__課題文__
原文抜粋の文「さらに、あらかじめウシ血清アルブミンにより作成した検量線から結合量を得た。」を英語に訳してください。
══ 原文抜粋 ══
ポリスチレンフィルム(PS1)〜(PS5)及びチタンプレート(PT1)〜(PT5)におけるインプラント用コーティング剤の結合量を下記測定により求めた。
<結合量の測定>
Micro BCATM protein assay kit(THERMO Fisher Scientific社製)付属のReagentA溶液:ReagentB溶液:ReagentC溶液=25:24:1の混合液(C)を作成した。ポリスチレンフィルム(PS1)〜(PS5)に対してそれぞれ156.3μL、チタンプレート(PT1)〜(PT5)に対してそれぞれ218.8μLの混合液(C)を表面にまんべんなく付着させて、37℃で2時間静置した。
静置2時間後に、ビシンコニン酸(BCA)とCu+のキレート生成量を、450nm(対照波長630nm)の吸光度でプレートリーダー(コロナ電気株式会社製MTP−32)を用いて室温で測定した。さらに、あらかじめウシ血清アルブミンにより作成した検量線から結合量を得た。
═══
══ データセット ══
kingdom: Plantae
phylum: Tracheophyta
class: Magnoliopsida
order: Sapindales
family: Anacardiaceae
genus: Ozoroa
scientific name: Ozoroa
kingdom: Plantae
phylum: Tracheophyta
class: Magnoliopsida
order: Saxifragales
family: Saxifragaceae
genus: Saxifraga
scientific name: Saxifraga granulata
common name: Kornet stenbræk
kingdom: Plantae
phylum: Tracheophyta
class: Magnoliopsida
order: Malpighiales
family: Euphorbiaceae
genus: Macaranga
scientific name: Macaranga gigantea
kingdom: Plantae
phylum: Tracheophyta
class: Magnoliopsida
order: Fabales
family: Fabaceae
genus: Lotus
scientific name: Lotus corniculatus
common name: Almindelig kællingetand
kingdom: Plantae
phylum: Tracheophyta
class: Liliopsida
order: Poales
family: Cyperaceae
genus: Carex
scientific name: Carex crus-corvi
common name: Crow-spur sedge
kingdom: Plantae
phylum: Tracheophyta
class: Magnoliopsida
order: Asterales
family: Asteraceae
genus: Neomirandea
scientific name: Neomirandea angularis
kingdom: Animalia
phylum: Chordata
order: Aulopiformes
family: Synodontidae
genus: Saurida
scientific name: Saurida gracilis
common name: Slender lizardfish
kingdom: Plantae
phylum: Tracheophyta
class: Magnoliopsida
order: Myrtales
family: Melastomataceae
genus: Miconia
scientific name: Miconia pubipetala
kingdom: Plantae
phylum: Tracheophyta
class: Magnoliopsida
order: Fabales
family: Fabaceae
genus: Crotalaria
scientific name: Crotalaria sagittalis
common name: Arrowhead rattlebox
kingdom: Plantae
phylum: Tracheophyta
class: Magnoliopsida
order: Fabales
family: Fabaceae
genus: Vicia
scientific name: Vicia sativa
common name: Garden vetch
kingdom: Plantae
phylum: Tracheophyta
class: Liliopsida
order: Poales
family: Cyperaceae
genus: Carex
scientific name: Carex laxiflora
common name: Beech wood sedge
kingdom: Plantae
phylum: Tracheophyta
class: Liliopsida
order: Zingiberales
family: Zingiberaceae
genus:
═══
__解答__
Furthermore, the binding amount was obtained from a calibration curve prepared in advance using bovine serum albumin.